[Task brief]: Your answer must be every record below, written out exactly as it appears.

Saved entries
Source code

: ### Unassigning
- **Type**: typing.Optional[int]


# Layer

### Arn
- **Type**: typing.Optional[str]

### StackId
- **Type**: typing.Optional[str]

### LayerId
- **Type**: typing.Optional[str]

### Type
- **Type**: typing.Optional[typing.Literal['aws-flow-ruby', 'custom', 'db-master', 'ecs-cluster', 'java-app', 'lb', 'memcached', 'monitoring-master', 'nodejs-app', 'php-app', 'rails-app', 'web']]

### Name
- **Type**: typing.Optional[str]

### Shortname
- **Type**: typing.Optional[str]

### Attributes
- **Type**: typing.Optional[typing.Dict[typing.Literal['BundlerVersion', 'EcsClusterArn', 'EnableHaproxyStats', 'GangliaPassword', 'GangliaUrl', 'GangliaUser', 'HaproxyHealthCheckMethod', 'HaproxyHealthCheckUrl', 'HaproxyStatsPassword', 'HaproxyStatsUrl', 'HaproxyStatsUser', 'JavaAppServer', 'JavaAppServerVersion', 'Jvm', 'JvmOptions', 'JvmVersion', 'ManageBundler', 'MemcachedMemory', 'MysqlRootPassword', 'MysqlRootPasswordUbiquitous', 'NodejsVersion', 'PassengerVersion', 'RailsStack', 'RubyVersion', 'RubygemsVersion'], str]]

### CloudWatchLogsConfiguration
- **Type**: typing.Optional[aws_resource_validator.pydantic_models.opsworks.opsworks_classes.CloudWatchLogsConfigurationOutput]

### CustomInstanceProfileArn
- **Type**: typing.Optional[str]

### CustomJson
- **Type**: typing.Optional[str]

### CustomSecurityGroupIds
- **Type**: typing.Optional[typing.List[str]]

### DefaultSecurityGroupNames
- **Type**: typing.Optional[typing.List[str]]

[Solution]:
Source code

: ### Unassigning
- **Type**: typing.Optional[int]


# Layer

### Arn
- **Type**: typing.Optional[str]

### StackId
- **Type**: typing.Optional[str]

### LayerId
- **Type**: typing.Optional[str]

### Type
- **Type**: typing.Optional[typing.Literal['aws-flow-ruby', 'custom', 'db-master', 'ecs-cluster', 'java-app', 'lb', 'memcached', 'monitoring-master', 'nodejs-app', 'php-app', 'rails-app', 'web']]

### Name
- **Type**: typing.Optional[str]

### Shortname
- **Type**: typing.Optional[str]

### Attributes
- **Type**: typing.Optional[typing.Dict[typing.Literal['BundlerVersion', 'EcsClusterArn', 'EnableHaproxyStats', 'GangliaPassword', 'GangliaUrl', 'GangliaUser', 'HaproxyHealthCheckMethod', 'HaproxyHealthCheckUrl', 'HaproxyStatsPassword', 'HaproxyStatsUrl', 'HaproxyStatsUser', 'JavaAppServer', 'JavaAppServerVersion', 'Jvm', 'JvmOptions', 'JvmVersion', 'ManageBundler', 'MemcachedMemory', 'MysqlRootPassword', 'MysqlRootPasswordUbiquitous', 'NodejsVersion', 'PassengerVersion', 'RailsStack', 'RubyVersion', 'RubygemsVersion'], str]]

### CloudWatchLogsConfiguration
- **Type**: typing.Optional[aws_resource_validator.pydantic_models.opsworks.opsworks_classes.CloudWatchLogsConfigurationOutput]

### CustomInstanceProfileArn
- **Type**: typing.Optional[str]

### CustomJson
- **Type**: typing.Optional[str]

### CustomSecurityGroupIds
- **Type**: typing.Optional[typing.List[str]]

### DefaultSecurityGroupNames
- **Type**: typing.Optional[typing.List[str]]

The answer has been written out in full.